Task item: Copy out each of the following items exactly as it appears, character for character.
# # # # # # #
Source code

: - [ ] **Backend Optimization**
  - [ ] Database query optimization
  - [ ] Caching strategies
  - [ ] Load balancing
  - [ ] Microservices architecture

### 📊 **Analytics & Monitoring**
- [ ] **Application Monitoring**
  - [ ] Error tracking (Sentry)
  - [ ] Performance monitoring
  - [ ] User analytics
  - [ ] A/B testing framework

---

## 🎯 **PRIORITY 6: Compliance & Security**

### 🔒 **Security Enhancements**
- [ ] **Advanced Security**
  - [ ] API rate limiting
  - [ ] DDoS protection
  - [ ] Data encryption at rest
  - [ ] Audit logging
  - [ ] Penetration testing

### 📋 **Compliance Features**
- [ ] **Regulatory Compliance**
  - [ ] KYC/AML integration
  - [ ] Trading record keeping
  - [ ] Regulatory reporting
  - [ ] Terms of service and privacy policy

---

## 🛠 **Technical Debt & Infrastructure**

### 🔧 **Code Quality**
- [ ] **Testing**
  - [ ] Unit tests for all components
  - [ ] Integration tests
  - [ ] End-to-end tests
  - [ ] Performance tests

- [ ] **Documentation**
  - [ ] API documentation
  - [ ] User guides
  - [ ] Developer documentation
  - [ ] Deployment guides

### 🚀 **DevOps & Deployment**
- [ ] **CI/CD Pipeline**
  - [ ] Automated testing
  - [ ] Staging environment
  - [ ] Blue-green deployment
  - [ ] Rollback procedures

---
# # # # # # #
Answer section:
Source code

: - [ ] **Backend Optimization**
  - [ ] Database query optimization
  - [ ] Caching strategies
  - [ ] Load balancing
  - [ ] Microservices architecture

### 📊 **Analytics & Monitoring**
- [ ] **Application Monitoring**
  - [ ] Error tracking (Sentry)
  - [ ] Performance monitoring
  - [ ] User analytics
  - [ ] A/B testing framework

---

## 🎯 **PRIORITY 6: Compliance & Security**

### 🔒 **Security Enhancements**
- [ ] **Advanced Security**
  - [ ] API rate limiting
  - [ ] DDoS protection
  - [ ] Data encryption at rest
  - [ ] Audit logging
  - [ ] Penetration testing

### 📋 **Compliance Features**
- [ ] **Regulatory Compliance**
  - [ ] KYC/AML integration
  - [ ] Trading record keeping
  - [ ] Regulatory reporting
  - [ ] Terms of service and privacy policy

---

## 🛠 **Technical Debt & Infrastructure**

### 🔧 **Code Quality**
- [ ] **Testing**
  - [ ] Unit tests for all components
  - [ ] Integration tests
  - [ ] End-to-end tests
  - [ ] Performance tests

- [ ] **Documentation**
  - [ ] API documentation
  - [ ] User guides
  - [ ] Developer documentation
  - [ ] Deployment guides

### 🚀 **DevOps & Deployment**
- [ ] **CI/CD Pipeline**
  - [ ] Automated testing
  - [ ] Staging environment
  - [ ] Blue-green deployment
  - [ ] Rollback procedures

---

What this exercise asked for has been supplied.